* DATA IN THIS EXERCISE

■ ■ ■ ■

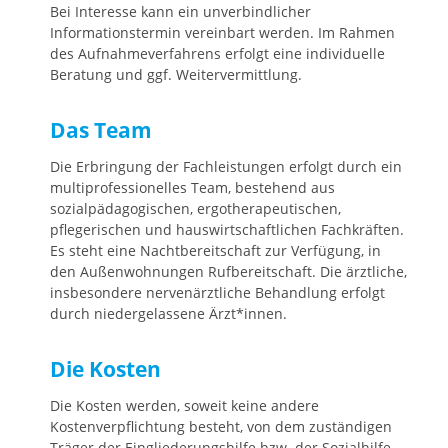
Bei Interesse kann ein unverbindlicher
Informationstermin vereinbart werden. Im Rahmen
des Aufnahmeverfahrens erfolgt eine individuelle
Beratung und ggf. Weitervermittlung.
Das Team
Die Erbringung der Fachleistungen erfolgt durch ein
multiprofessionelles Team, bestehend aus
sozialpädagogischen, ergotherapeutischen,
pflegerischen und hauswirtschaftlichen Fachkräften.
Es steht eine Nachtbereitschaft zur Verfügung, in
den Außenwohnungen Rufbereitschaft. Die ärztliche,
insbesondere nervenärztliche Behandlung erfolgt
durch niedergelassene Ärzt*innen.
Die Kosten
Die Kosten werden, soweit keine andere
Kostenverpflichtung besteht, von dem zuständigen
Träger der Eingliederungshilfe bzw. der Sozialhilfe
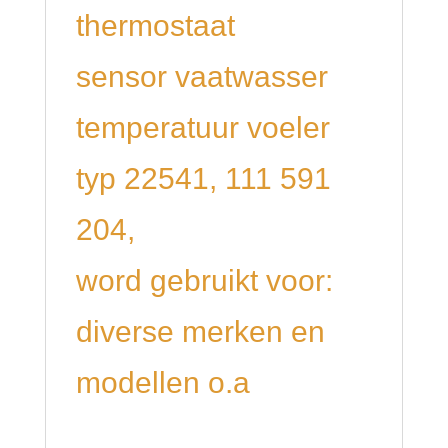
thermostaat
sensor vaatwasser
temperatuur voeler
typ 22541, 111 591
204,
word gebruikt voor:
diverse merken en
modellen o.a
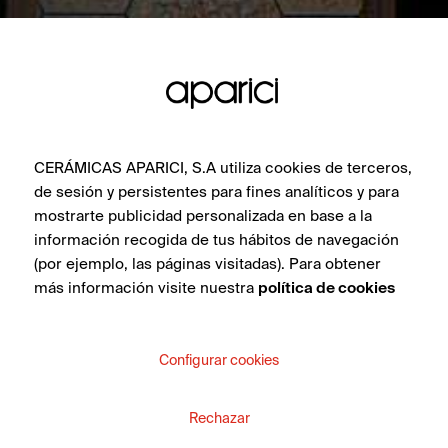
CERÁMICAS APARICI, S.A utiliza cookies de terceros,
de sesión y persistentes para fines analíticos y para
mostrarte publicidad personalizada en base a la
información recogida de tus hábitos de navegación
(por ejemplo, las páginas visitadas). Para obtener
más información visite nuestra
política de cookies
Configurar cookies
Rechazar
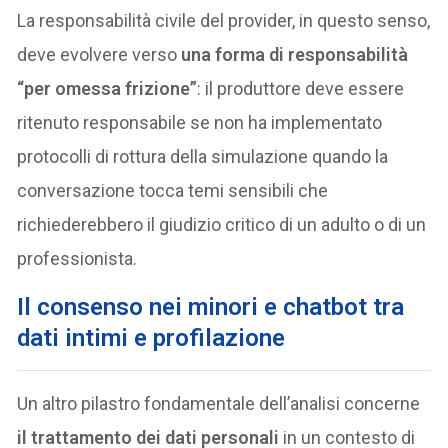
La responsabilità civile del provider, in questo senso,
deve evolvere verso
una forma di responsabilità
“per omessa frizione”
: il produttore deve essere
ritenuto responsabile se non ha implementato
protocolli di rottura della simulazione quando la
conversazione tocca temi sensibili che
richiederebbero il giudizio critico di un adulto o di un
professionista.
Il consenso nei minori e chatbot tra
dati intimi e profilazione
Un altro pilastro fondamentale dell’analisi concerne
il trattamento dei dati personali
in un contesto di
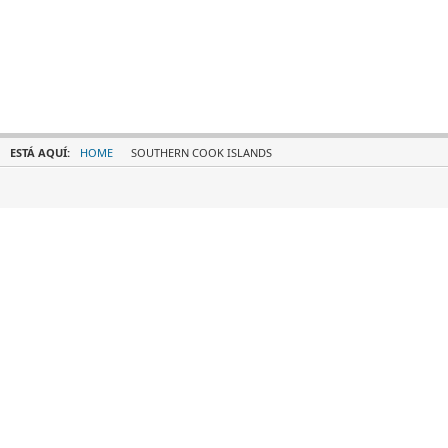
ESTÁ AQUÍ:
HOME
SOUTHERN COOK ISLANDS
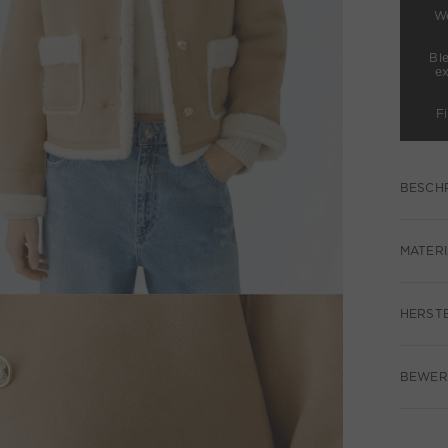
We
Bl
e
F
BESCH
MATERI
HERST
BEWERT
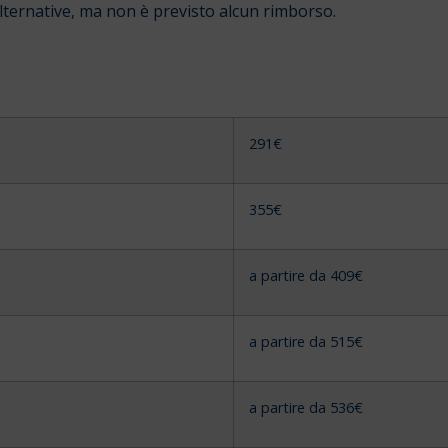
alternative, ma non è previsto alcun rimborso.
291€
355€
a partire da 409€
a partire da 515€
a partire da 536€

■ ■ ■ ■

* ABOUT THIS TASK
Reproduce each line from the listing above that includes the word "partire".

* PROBLEM SOLUTION
a partire da 409€
a partire da 515€
a partire da 536€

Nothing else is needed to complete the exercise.